THE TASK — Could you write out every record below exactly, leaving the pictures out?

Page images and extracted text:
--- START ---

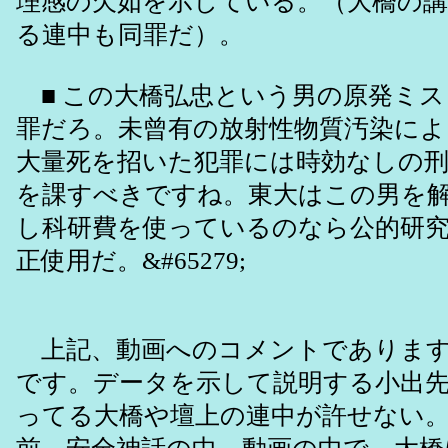
理感の欠如を示している。（大橋の
る連中も同罪だ）。
■ この大橋弘忠という男の原発ミス
罪だろ。未曾有の放射性物質汚染に
大量死を招いた犯罪には時効なしの刑
を課すべきですね。東大はこの男を
し科研費を使っているのなら公的研
正使用だ。&#65279;
上記、動画へのコメントであります
です。データを示して説明する小出
ってる大橋や壇上の連中が許せない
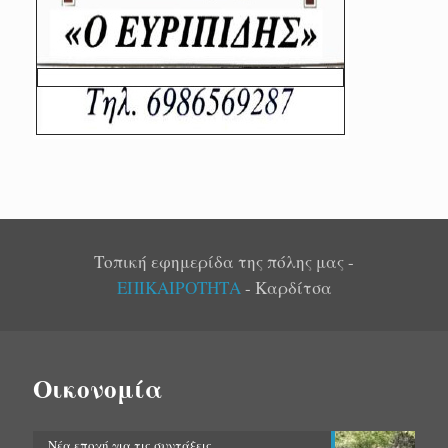
Τοπική εφημερίδα της πόλης μας -
ΕΠΙΚΑΙΡΟΤΗΤΑ
- Καρδίτσα
Οικονομία
Νέα εποχή για τις συντάξεις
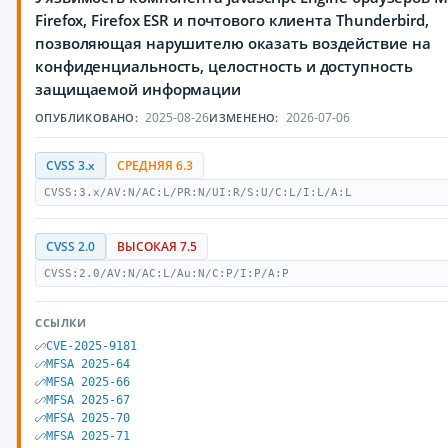
Firefox, Firefox ESR и почтового клиента Thunderbird,
позволяющая нарушителю оказать воздействие на
конфиденциальность, целостность и доступность
защищаемой информации
2025-08-26
2026-07-06
ОПУБЛИКОВАНО:
ИЗМЕНЕНО:
CVSS 3.x
СРЕДНЯЯ 6.3
CVSS:3.x/AV:N/AC:L/PR:N/UI:R/S:U/C:L/I:L/A:L
CVSS 2.0
ВЫСОКАЯ 7.5
CVSS:2.0/AV:N/AC:L/Au:N/C:P/I:P/A:P
ССЫЛКИ
CVE-2025-9181
MFSA 2025-64
MFSA 2025-66
MFSA 2025-67
MFSA 2025-70
MFSA 2025-71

--- END ---

RESULT FOR THIS EXERCISE —
理感の欠如を示している。（大橋の
る連中も同罪だ）。
■ この大橋弘忠という男の原発ミス
罪だろ。未曾有の放射性物質汚染に
大量死を招いた犯罪には時効なしの刑
を課すべきですね。東大はこの男を
し科研費を使っているのなら公的研
正使用だ。&#65279;
上記、動画へのコメントであります
です。データを示して説明する小出
ってる大橋や壇上の連中が許せない
Τοπική εφημερίδα της πόλης μας -
ΕΠΙΚΑΙΡΟΤΗΤΑ
- Καρδίτσα
Οικονομία
Νέα εποχή για τις συντάξεις
Firefox, Firefox ESR и почтового клиента Thunderbird,
позволяющая нарушителю оказать воздействие на
конфиденциальность, целостность и доступность
защищаемой информации
2025-08-26
2026-07-06
ОПУБЛИКОВАНО:
ИЗМЕНЕНО:
CVSS 3.x
СРЕДНЯЯ 6.3
CVSS:3.x/AV:N/AC:L/PR:N/UI:R/S:U/C:L/I:L/A:L
CVSS 2.0
ВЫСОКАЯ 7.5
CVSS:2.0/AV:N/AC:L/Au:N/C:P/I:P/A:P
ССЫЛКИ
CVE-2025-9181
MFSA 2025-64
MFSA 2025-66
MFSA 2025-67
MFSA 2025-70
MFSA 2025-71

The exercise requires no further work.